Besonders geschickt ist zudem der fiktionale Weltenbau: Während die Gemeinschaft durch die Wildnis stapft, erfährt sie am Rande von dem Zerbröckeln der Zivilisation und der Verschlimmerung der Überlebensbedingungen in der Stadt. Wie in Kazuo Ishiguros „Never Let Me Go“ wird eine an sich riesige, unbekannte Fiktionswelt aus der Perspektive einer kleinen Randgruppe beleuchtet, weshalb man sich stets fragt, wie viel von dem, was die Gemeinschaft in Erzählungen und Gerüchten erfährt, der Wahrheit entspricht.
In dieser epistemischen Grauzone schleichen sich Wunschvorstellungen ein – so wie Ishiguros Klone in „Never Let Me Go“ oder das Ehepaar in „The Buried Giant“ bastelt sich die Gemeinschaft aus den paar Informationsklötzen eine Scheinwelt zusammen, die oftmals ihren intimsten Wünschen entspricht.
Immer wieder tauchen dabei die sogenannten Private Lands auf – neben der unerbittlichen Wildnis und der verschmutzten, kaputten Stadt ein paradiesischer Rückzugsort, von dem niemand so recht weiß, ob er wirklich existiert. Wie in Ishiguros Romanen fragt sich der Leser, wie groß die Diskrepanz zwischen endogener Vorstellung und exogener Realität ist – wie viel Selbstbetrug solche Gedanken beinhalten, und wie viel Selbstbetrug wesentlich für den Selbsterhalt ist.

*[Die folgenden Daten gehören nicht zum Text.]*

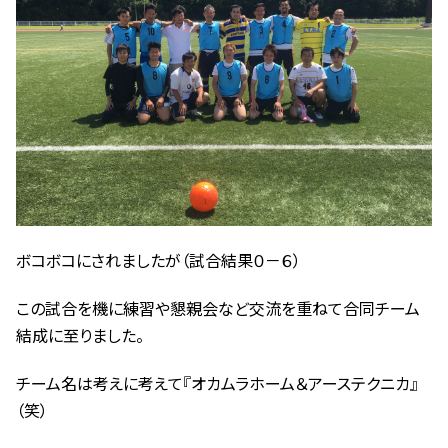
ボコボコにされましたが（試合結果０－６）
この試合を機に練習や懇親会など交流を重ねて合同チーム
結成に至りました。
チーム名は考えに考えて『オカムラホーム＆アーステクニカ』
（笑）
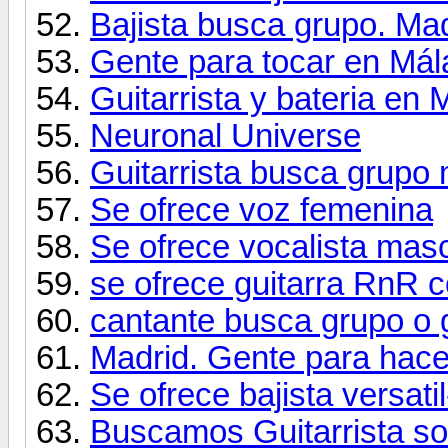
Bajista busca grupo. Mad
Gente para tocar en Má
Guitarrista y bateria en 
Neuronal Universe
Guitarrista busca grupo
Se ofrece voz femenina
Se ofrece vocalista mas
se ofrece guitarra RnR
cantante busca grupo o 
Madrid. Gente para hace
Se ofrece bajista versati
Buscamos Guitarrista sol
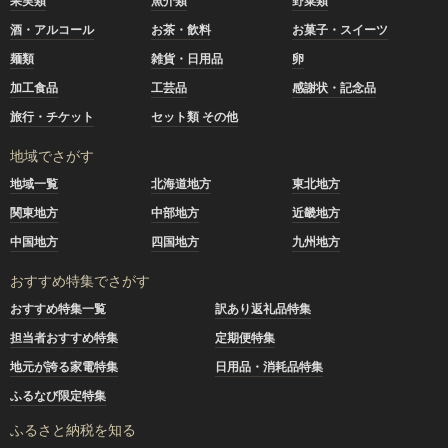
果実類
魚介類
野菜類
酒・アルコール
お茶・飲料
お菓子・スイーツ
麺類
雑貨・日用品
卵
加工食品
工芸品
感謝状・記念品
旅行・チケット
セット類 その他
地域でさがす
地域一覧
北海道地方
東北地方
関東地方
中部地方
近畿地方
中国地方
四国地方
九州地方
おすすめ特集でさがす
おすすめ特集一覧
訳あり返礼品特集
担当者おすすめ特集
定期便特集
地元が誇る家電特集
日用品・消耗品特集
ふるなび限定特集
ふるさと納税を知る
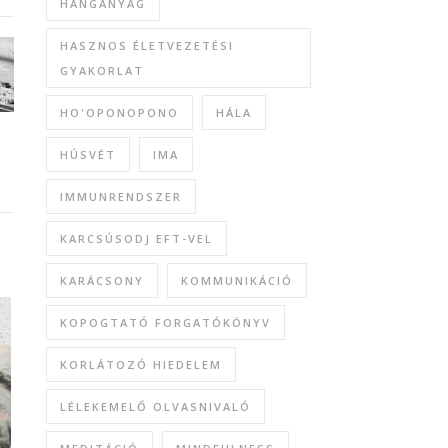
HANGANYAG
HASZNOS ÉLETVEZETÉSI
GYAKORLAT
HO'OPONOPONO
HÁLA
HÚSVÉT
IMA
IMMUNRENDSZER
KARCSÚSODJ EFT-VEL
KARÁCSONY
KOMMUNIKÁCIÓ
KOPOGTATÓ FORGATÓKÖNYV
KORLÁTOZÓ HIEDELEM
LÉLEKEMELŐ OLVASNIVALÓ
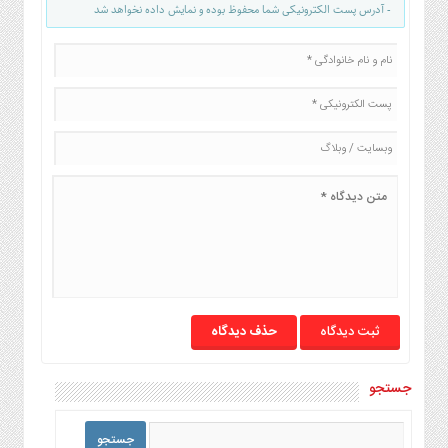
- آدرس پست الکترونیکی شما محفوظ بوده و نمایش داده نخواهد شد
حذف دیدگاه
جستجو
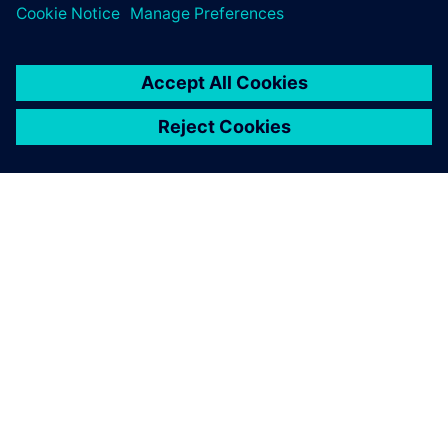
SOBRE A SIEMENS
INFORMAÇÕES SOBRE A EMPRESA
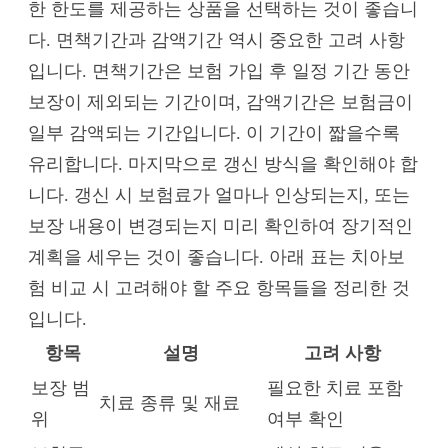
한 한도를 제공하는 상품을 선택하는 것이 좋습니
다. 면책기간과 감액기간 역시 중요한 고려 사항
입니다. 면책기간은 보험 가입 후 일정 기간 동안
보장이 제외되는 기간이며, 감액기간은 보험금이
일부 감액되는 기간입니다. 이 기간이 짧을수록
유리합니다. 마지막으로 갱신 방식을 확인해야 합
니다. 갱신 시 보험료가 얼마나 인상되는지, 또는
보장 내용이 변경되는지 미리 확인하여 장기적인
계획을 세우는 것이 좋습니다. 아래 표는 치아보
험 비교 시 고려해야 할 주요 항목들을 정리한 것
입니다.
항목
설명
고려 사항
보장 범
필요한 치료 포함
치료 종류 및 재료
위
여부 확인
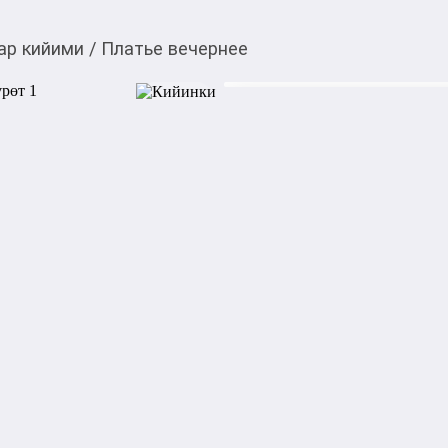
ар кийими
/
Платье вечернее
10 000,00
c
Товарды Мой О!
тиркемесинен сатып ала
Платье вечернее
аласыз
Платье вечернее ,покупали в
отличное, не носили ! Мини
Категориясы
Подкатегориясы
Билдирүүнүн күнү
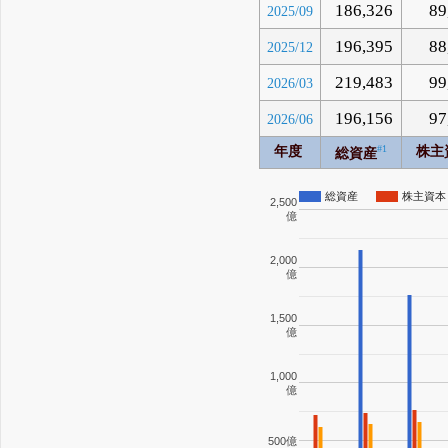
186,326
89
2025/09
196,395
88
2025/12
219,483
99
2026/03
196,156
97
2026/06
#1
年度
株主
総資産
総資産
株主資本
2,500
億
2,000
億
1,500
億
1,000
億
500億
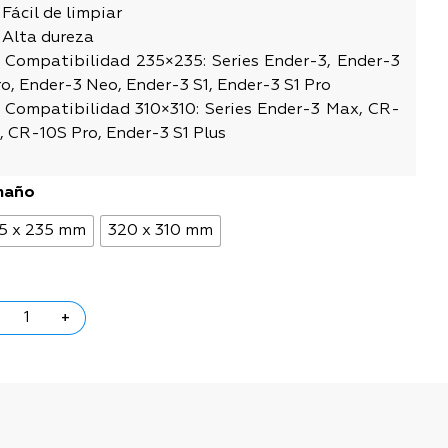
Fácil de limpiar
 Alta dureza
 Compatibilidad 235×235: Series Ender-3, Ender-3
o, Ender-3 Neo, Ender-3 S1, Ender-3 S1 Pro
 Compatibilidad 310×310: Series Ender-3 Max, CR-
, CR-10S Pro, Ender-3 S1 Plus
maño
5 x 235 mm
320 x 310 mm
+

Da, wo die gesellschaftliche Spaltung zwischen Stadt und Wildnis und die Erfindung neuer sozialer Rituale an eine postapokalyptische Version von Regisseur Yorgos Lanthimos’ „The Lobster“ erinnern, lässt einen die Frage nach der Relevanz kollektiven Selbstbetrugs im Kampf ums Überleben immer wieder an Ishiguros Fantasy-Roman „The Buried Giant“ denken. Dabei gelingt es Diane Cook, im Herzen der Dunkelheit, wenn ein unerbittlicher Sturm sich entfernt, „wagging its tail goodbye“, oder wenn sie die Balladen erwähnt, die sich die Überlebenden abends beim Lagerfeuer erzählen, Momente ergreifender Schönheit einzufangen.
Info
Diane Cook, „The New Wilderness“, Oneworld Publications 2020, 395 Seiten.